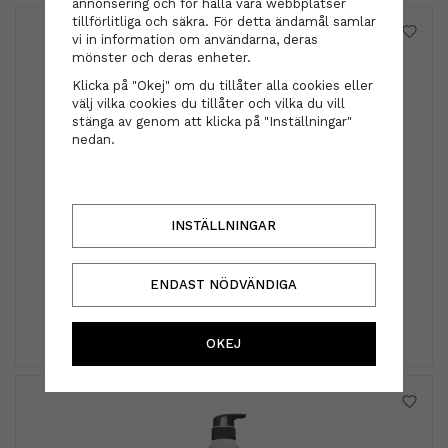
annonsering och för hålla våra webbplatser
tillförlitliga och säkra. För detta ändamål samlar
vi in information om användarna, deras
mönster och deras enheter.
Klicka på "Okej" om du tillåter alla cookies eller
välj vilka cookies du tillåter och vilka du vill
stänga av genom att klicka på "Inställningar"
nedan.
INSTÄLLNINGAR
Hårklämma - Liten lila
ENDAST NÖDVÄNDIGA
199 kr
INFO
KÖP
OKEJ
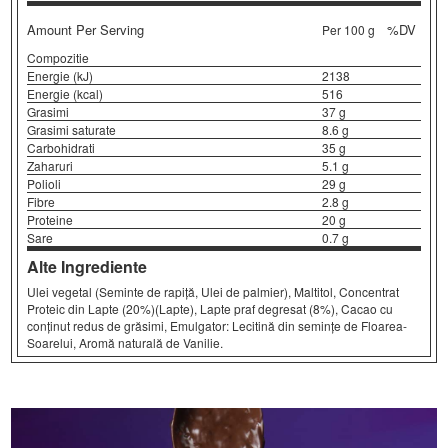
Amount Per Serving
%DV
Per 100 g
Compozitie
Energie (kJ)
2138
Energie (kcal)
516
Grasimi
37 g
Grasimi saturate
8.6 g
Carbohidrati
35 g
Zaharuri
5.1 g
Polioli
29 g
Fibre
2.8 g
Proteine
20 g
Sare
0.7 g
Alte Ingrediente
Ulei vegetal (Seminte de rapiță, Ulei de palmier), Maltitol, Concentrat
Proteic din Lapte (20%)(Lapte), Lapte praf degresat (8%), Cacao cu
conținut redus de grăsimi, Emulgator: Lecitină din semințe de Floarea-
Soarelui, Aromă naturală de Vanilie.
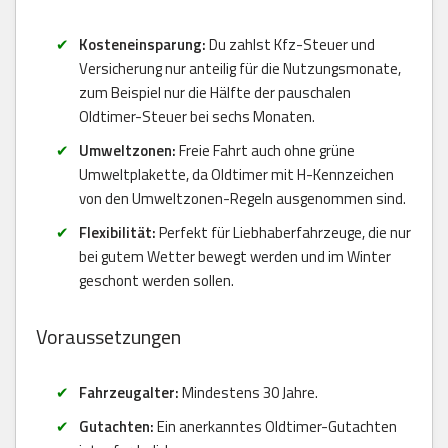
Kosteneinsparung:
Du zahlst Kfz-Steuer und
Versicherung nur anteilig für die Nutzungsmonate,
zum Beispiel nur die Hälfte der pauschalen
Oldtimer-Steuer bei sechs Monaten.
Umweltzonen:
Freie Fahrt auch ohne grüne
Umweltplakette, da Oldtimer mit H-Kennzeichen
von den Umweltzonen-Regeln ausgenommen sind.
Flexibilität:
Perfekt für Liebhaberfahrzeuge, die nur
bei gutem Wetter bewegt werden und im Winter
geschont werden sollen.
Voraussetzungen
Fahrzeugalter:
Mindestens 30 Jahre.
Gutachten:
Ein anerkanntes Oldtimer-Gutachten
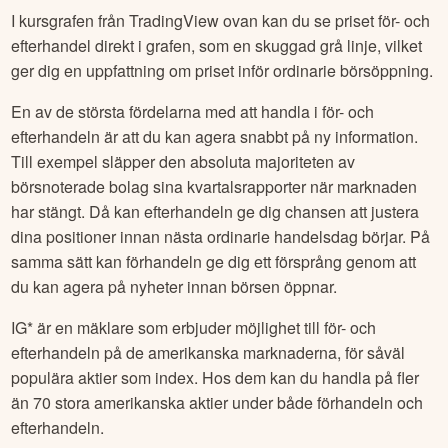
I kursgrafen från TradingView ovan kan du se priset för- och
efterhandel direkt i grafen, som en skuggad grå linje, vilket
ger dig en uppfattning om priset inför ordinarie börsöppning.
En av de största fördelarna med att handla i för- och
efterhandeln är att du kan agera snabbt på ny information.
Till exempel släpper den absoluta majoriteten av
börsnoterade bolag sina kvartalsrapporter när marknaden
har stängt. Då kan efterhandeln ge dig chansen att justera
dina positioner innan nästa ordinarie handelsdag börjar. På
samma sätt kan förhandeln ge dig ett försprång genom att
du kan agera på nyheter innan börsen öppnar.
IG* är en mäklare som erbjuder möjlighet till för- och
efterhandeln på de amerikanska marknaderna, för såväl
populära aktier som index. Hos dem kan du handla på fler
än 70 stora amerikanska aktier under både förhandeln och
efterhandeln.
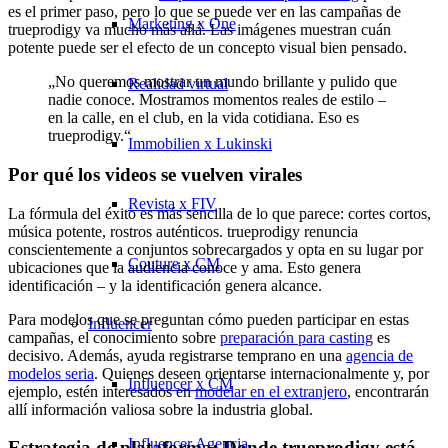
es el primer paso, pero lo que se puede ver en las campañas de
Marketing x One
trueprodigy va mucho más allá. Las imágenes muestran cuán
potente puede ser el efecto de un concepto visual bien pensado.
„No queremos mostrar un mundo brillante y pulido que
Realidad virtual
nadie conoce. Mostramos momentos reales de estilo –
en la calle, en el club, en la vida cotidiana. Eso es
trueprodigy.“
Immobilien x Lukinski
Por qué los videos se vuelven virales
Revista x FIV
La fórmula del éxito es más sencilla de lo que parece: cortes cortos,
música potente, rostros auténticos. trueprodigy renuncia
conscientemente a conjuntos sobrecargados y opta en su lugar por
Couture x CM
ubicaciones que la audiencia conoce y ama. Esto genera
identificación – y la identificación genera alcance.
Para modelos que se preguntan cómo pueden participar en estas
Influencer
campañas, el conocimiento sobre
preparación para casting
es
decisivo. Además, ayuda registrarse temprano en una
agencia de
modelos seria
. Quienes deseen orientarse internacionalmente y, por
Influencer x CM
ejemplo, estén interesados en
modelar en el extranjero
, encontrarán
allí información valiosa sobre la industria global.
Influencer Agencia
Estrategia de plataforma: Donde trueprodigy está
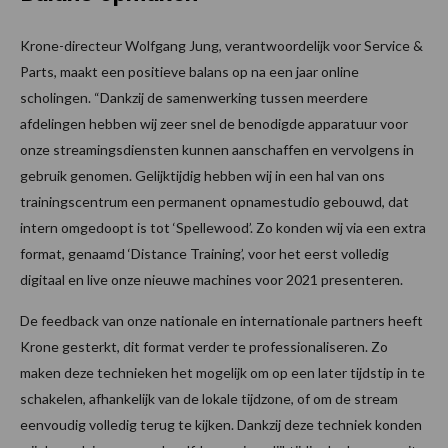
Krone-directeur Wolfgang Jung, verantwoordelijk voor Service &
Parts, maakt een positieve balans op na een jaar online
scholingen. “Dankzij de samenwerking tussen meerdere
afdelingen hebben wij zeer snel de benodigde apparatuur voor
onze streamingsdiensten kunnen aanschaffen en vervolgens in
gebruik genomen. Gelijktijdig hebben wij in een hal van ons
trainingscentrum een permanent opnamestudio gebouwd, dat
intern omgedoopt is tot ‘Spellewood’. Zo konden wij via een extra
format, genaamd ‘Distance Training’, voor het eerst volledig
digitaal en live onze nieuwe machines voor 2021 presenteren.
De feedback van onze nationale en internationale partners heeft
Krone gesterkt, dit format verder te professionaliseren. Zo
maken deze technieken het mogelijk om op een later tijdstip in te
schakelen, afhankelijk van de lokale tijdzone, of om de stream
eenvoudig volledig terug te kijken. Dankzij deze techniek konden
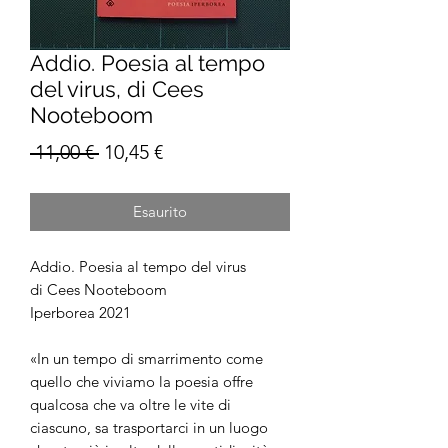
Addio. Poesia al tempo
del virus, di Cees
Nooteboom
Prezzo
Prezzo
 11,00 € 
10,45 €
regolare
scontato
Esaurito
Addio. Poesia al tempo del virus
di Cees Nooteboom
Iperborea 2021
«In un tempo di smarrimento come
quello che viviamo la poesia offre
qualcosa che va oltre le vite di
ciascuno, sa trasportarci in un luogo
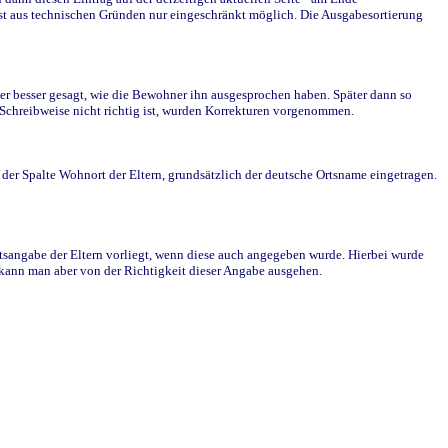
st aus technischen Gründen nur eingeschränkt möglich. Die Ausgabesortierung
r besser gesagt, wie die Bewohner ihn ausgesprochen haben. Später dann so
e Schreibweise nicht richtig ist, wurden Korrekturen vorgenommen.
r Spalte Wohnort der Eltern, grundsätzlich der deutsche Ortsname eingetragen.
rtsangabe der Eltern vorliegt, wenn diese auch angegeben wurde. Hierbei wurde
d kann man aber von der Richtigkeit dieser Angabe ausgehen.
★ ★ ★
**EXERCISE REQUIREMENTS:** Set down exactly and only the lines from the start of the entries above through the line containing "zum Beispiel nur die Hälfte der pauschalen", both ends included, omitting the pictures.

**YOUR SOLUTION:**
annonsering och för hålla våra webbplatser
tillförlitliga och säkra. För detta ändamål samlar
vi in information om användarna, deras
mönster och deras enheter.
Klicka på "Okej" om du tillåter alla cookies eller
välj vilka cookies du tillåter och vilka du vill
stänga av genom att klicka på "Inställningar"
nedan.
INSTÄLLNINGAR
Hårklämma - Liten lila
ENDAST NÖDVÄNDIGA
199 kr
INFO
KÖP
OKEJ
Amount Per Serving
%DV
Per 100 g
Compozitie
Energie (kJ)
2138
Energie (kcal)
516
Grasimi
37 g
Grasimi saturate
8.6 g
Carbohidrati
35 g
Zaharuri
5.1 g
Polioli
29 g
Fibre
2.8 g
Proteine
20 g
Sare
0.7 g
Alte Ingrediente
Ulei vegetal (Seminte de rapiță, Ulei de palmier), Maltitol, Concentrat
Proteic din Lapte (20%)(Lapte), Lapte praf degresat (8%), Cacao cu
conținut redus de grăsimi, Emulgator: Lecitină din semințe de Floarea-
Soarelui, Aromă naturală de Vanilie.
Kosteneinsparung:
Du zahlst Kfz-Steuer und
Versicherung nur anteilig für die Nutzungsmonate,
zum Beispiel nur die Hälfte der pauschalen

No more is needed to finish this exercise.